Confidence levels (low, medium, high) indicate the amount of supporting elements found with the combination of sensitive data. The confidence increases when supporting elements are detected along with the primary element.
low confidence triggers for an unformatted number. example any 16 digit number may be considered as a valid credit card number.
medium confidence needs the digits separated by dashes. example the dummy credit card number 4916-4444-9269-8783 can be considered as a valid credit card number.
high confidence only triggers if there are additional keywords present in the content. example the keyword credit card number 4916-4444-9269-8783.
Test the Custom SIT.
After creating a custom SIT or editing the copied built in SIT, you will get the option to Test the SIT, create a sample txt file with dummy sensitive data, upload the file to confirm if the newly created custom SIT matches the test data in the txt file.

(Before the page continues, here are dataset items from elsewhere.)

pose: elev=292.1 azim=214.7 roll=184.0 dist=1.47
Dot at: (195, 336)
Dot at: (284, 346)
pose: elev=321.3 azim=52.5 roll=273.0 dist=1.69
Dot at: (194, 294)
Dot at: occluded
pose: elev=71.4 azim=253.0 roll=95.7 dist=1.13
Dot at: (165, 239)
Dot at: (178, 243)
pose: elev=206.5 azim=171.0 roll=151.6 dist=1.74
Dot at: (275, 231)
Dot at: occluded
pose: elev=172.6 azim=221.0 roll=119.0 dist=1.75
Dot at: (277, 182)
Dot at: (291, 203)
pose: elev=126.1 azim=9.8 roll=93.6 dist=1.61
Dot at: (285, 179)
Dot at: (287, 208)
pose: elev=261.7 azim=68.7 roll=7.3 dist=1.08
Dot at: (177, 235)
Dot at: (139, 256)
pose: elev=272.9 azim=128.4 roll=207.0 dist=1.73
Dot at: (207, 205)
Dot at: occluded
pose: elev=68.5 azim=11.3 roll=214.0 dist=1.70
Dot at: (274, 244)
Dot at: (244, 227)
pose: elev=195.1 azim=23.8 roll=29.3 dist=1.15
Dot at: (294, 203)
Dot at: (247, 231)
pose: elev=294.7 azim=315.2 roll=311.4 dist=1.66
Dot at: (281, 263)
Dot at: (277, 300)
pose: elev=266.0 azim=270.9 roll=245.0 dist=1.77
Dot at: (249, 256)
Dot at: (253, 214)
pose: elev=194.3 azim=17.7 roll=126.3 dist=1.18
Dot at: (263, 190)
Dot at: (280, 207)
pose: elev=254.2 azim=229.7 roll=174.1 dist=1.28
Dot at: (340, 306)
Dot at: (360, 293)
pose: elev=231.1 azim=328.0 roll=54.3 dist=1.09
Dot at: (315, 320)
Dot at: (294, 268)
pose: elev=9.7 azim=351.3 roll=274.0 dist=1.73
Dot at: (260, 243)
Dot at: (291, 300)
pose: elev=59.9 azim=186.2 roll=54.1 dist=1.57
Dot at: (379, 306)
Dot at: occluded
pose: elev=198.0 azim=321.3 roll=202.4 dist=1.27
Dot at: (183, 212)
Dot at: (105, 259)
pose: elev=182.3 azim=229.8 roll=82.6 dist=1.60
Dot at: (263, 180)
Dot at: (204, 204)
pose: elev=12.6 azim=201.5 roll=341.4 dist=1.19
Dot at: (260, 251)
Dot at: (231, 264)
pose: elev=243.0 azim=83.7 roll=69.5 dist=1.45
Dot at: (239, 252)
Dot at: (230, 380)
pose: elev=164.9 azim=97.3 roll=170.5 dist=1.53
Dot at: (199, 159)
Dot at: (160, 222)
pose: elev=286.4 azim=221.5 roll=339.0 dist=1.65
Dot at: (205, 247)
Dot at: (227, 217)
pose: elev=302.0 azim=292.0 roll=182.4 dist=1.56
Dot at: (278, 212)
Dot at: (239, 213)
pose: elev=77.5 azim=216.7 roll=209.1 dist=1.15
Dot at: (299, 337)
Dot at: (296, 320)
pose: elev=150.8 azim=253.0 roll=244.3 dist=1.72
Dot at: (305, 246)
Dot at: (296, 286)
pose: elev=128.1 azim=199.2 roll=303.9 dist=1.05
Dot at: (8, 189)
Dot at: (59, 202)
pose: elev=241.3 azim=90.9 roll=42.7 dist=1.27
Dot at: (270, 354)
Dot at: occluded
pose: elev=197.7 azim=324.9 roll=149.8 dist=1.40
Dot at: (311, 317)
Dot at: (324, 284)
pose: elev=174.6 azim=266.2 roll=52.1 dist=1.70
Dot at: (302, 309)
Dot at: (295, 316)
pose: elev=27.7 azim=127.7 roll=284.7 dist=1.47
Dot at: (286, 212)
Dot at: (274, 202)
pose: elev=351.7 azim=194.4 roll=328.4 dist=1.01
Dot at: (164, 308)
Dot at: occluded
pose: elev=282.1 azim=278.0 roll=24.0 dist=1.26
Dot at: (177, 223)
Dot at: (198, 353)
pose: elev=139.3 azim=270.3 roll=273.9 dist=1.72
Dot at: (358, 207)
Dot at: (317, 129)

I have copied the credit card SIT and I am using the website https://dlptest.com/sample-data/ to get the dummy sensitive data for testing.
Below are the settings of the custom test credit card SIT.
Below is the test data I am using to test the custom SIT.
After uploading the txt file with the above dummy content for testing the custom SIT, you will on get the matches for the credit card from the line number 7 to line number 11, as the data in the line 1 to 6 is already excluded in the additional checks for the custom SIT.